Order, Supreme Court, Bronx County (Lucindo Suarez, J.), entered on or about July 7, 2010, which, to the extent appealed from as limited by the briefs, granted defendant's motion for summary judgment dismissing the complaint based on the failure to establish a "permanent consequential limitation" or "significant limitation" within the meaning of Insurance Law § 5102(d), unanimously reversed, on the law, without costs, and the motion denied.

Defendant made a prima facie showing of entitlement to judgment as a matter of law. Defendant submitted the affirmed report of an orthopedic surgeon who, after conducting an independent examination of plaintiff, found that she had full range of motion in her neck and back and concluded that her
injuries were resolved (see Dennis v New York City Tr. Auth.,
84 AD3d 579 [2011]).

In opposition, plaintiff raised triable issues of fact.
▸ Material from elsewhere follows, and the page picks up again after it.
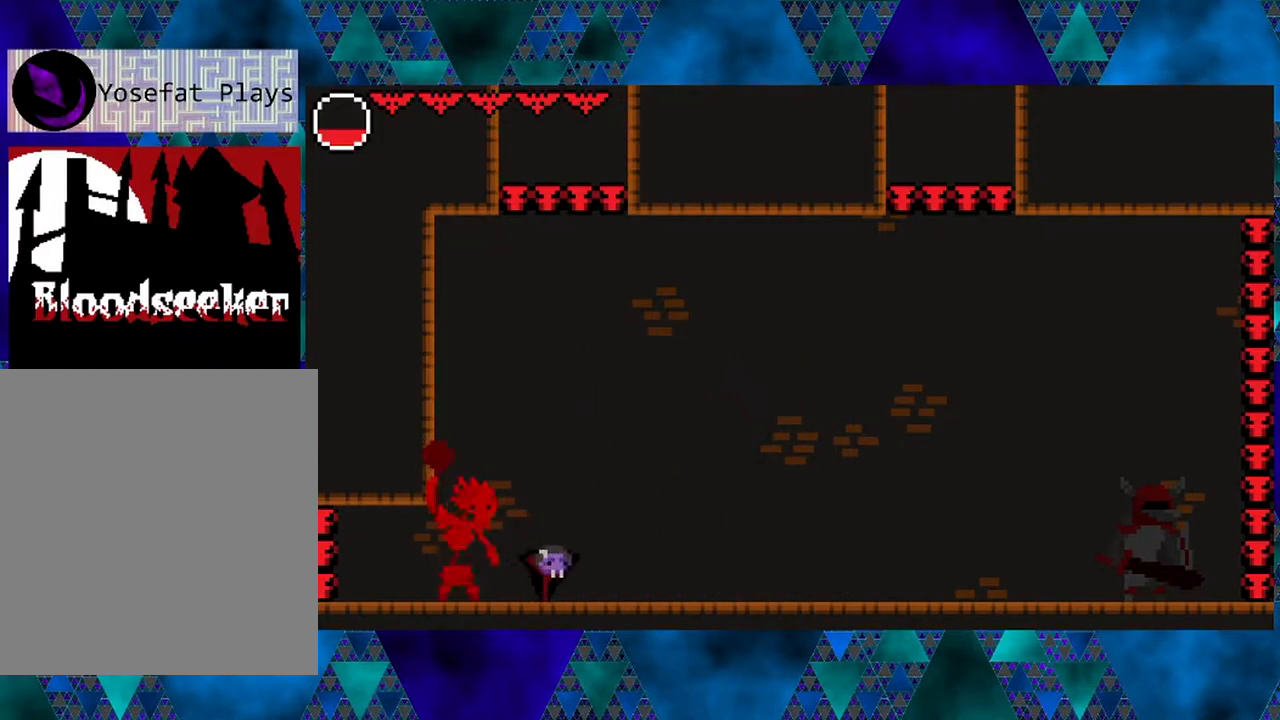
{"buttons": ["DPAD_LEFT"], "left_stick": "center", "right_stick": "center", "events": [[67, "B", "down"], [267, "DPAD_RIGHT", "up"], [367, "DPAD_LEFT", "down"], [383, "B", "up"]]}
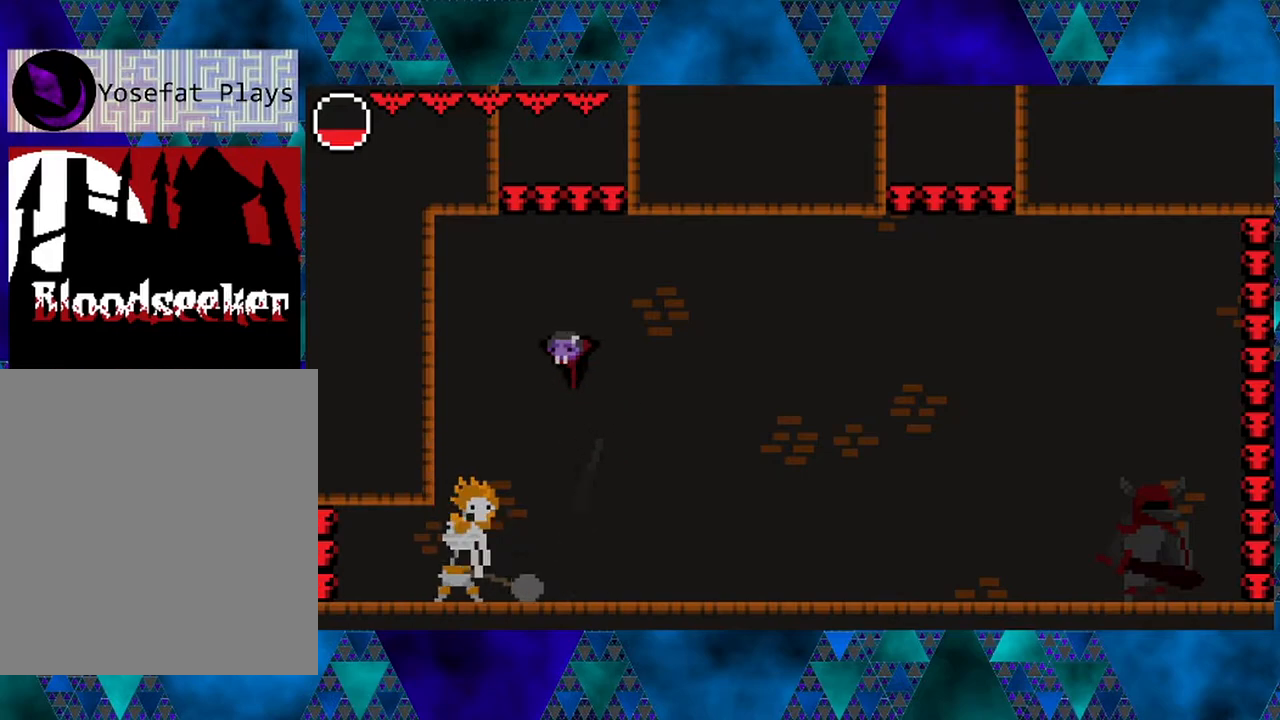
{"buttons": [], "left_stick": "center", "right_stick": "center", "events": [[150, "DPAD_LEFT", "up"], [150, "Y", "down"], [300, "Y", "up"]]}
Plaintiff submitted an affidavit of her treating chiropractor who, based on testing performed both recently and contemporaneous with plaintiff's accident, found diminished range of motion in the cervical and lumbar spine and concluded that such limitations were caused by the accident (see id.). The chiropractor's opinion was supported by objective medical evidence, namely, MRI reports indicating that plaintiff had bulging discs in the cervical and lumbar spine (see Toure v Avis Rent A Car Sys., 98 NY2d 345, 353 [2002]).

THIS CONSTITUTES THE DECISION AND ORDER
OF THE SUPREME COURT, APPELLATE DIVISION, FIRST DEPARTMENT.